I tutaj sprawa jest otwarta. Trzymamy papier i futerał na aparat w lewym górnym rogu, nasza bezprzewodowa drukarka znajduje się w prawym górnym rogu, a wszystkie nasze pliki znajdują się w dolnej szufladzie.
Moje pływające biurko przy oknie (pamiętasz, kiedy znalazłem go za darmo na criagslist ?) ma jeszcze cztery szuflady do wykorzystania, a także ładny, duży blat, który staram się zachować w miarę przejrzysty, z wyjątkiem kilku notesów i dwóch wazonów pełnych akcesoriów do pisania (używamy ołówków do redagowania książek).

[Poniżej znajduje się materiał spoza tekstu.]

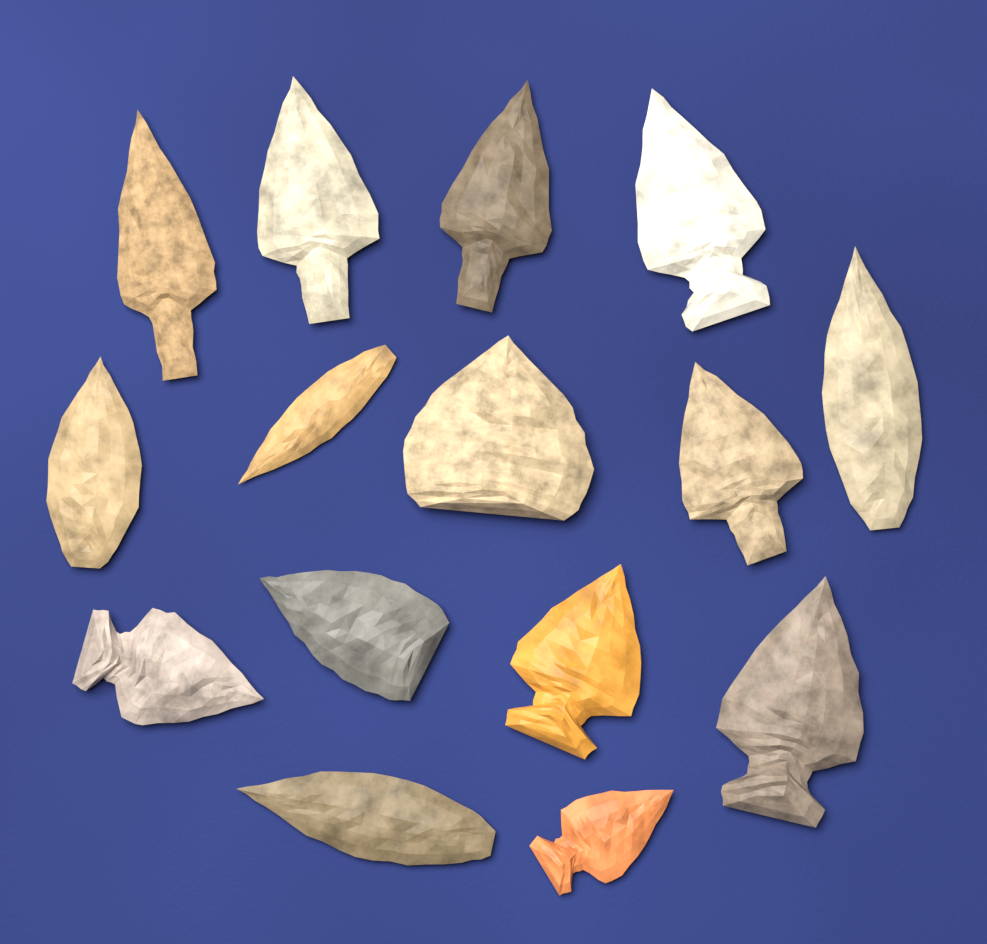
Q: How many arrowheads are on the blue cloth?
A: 15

najlepszy sposób na czyszczenie białej fugi
Nożyczki, zszywacz i inne przydatne rzeczy umieściłem w prawej górnej szufladzie, prawą środkową szufladę wypełniłem papeterią/kartkami z podziękowaniami, a wąską środkową szufladę i prawą dolną szufladę pozostawiłem puste, aby zapewnić miejsce na zwiększać. Po lewej stronie biurka znajduje się również pusta szafka (więcej wolnego miejsca = przyjemne uczucie mrowienia w środku).
A więc tak wygląda nasze małe podsumowanie biura. Znalezienie miejsca na zszywacz i paragony zajęło nam tylko rok… ale muszę przyznać, że czuję się lepiej, niż powinno.
Ten pośpiech, jaki odczuwasz, gdy masz miejsce na wszystko, jest dość uzależniający… nawet jeśli Twój mózg wie, że minie tylko chwila, zanim rzeczy zaczną się mnożyć/eksplodować. Chłonę to póki mogę.
Psst – zdjęcie Teddy’ego z ósmego tygodnia jest już gotowe (nie mogliśmy się oprzeć tej tkaninie Spoonflower).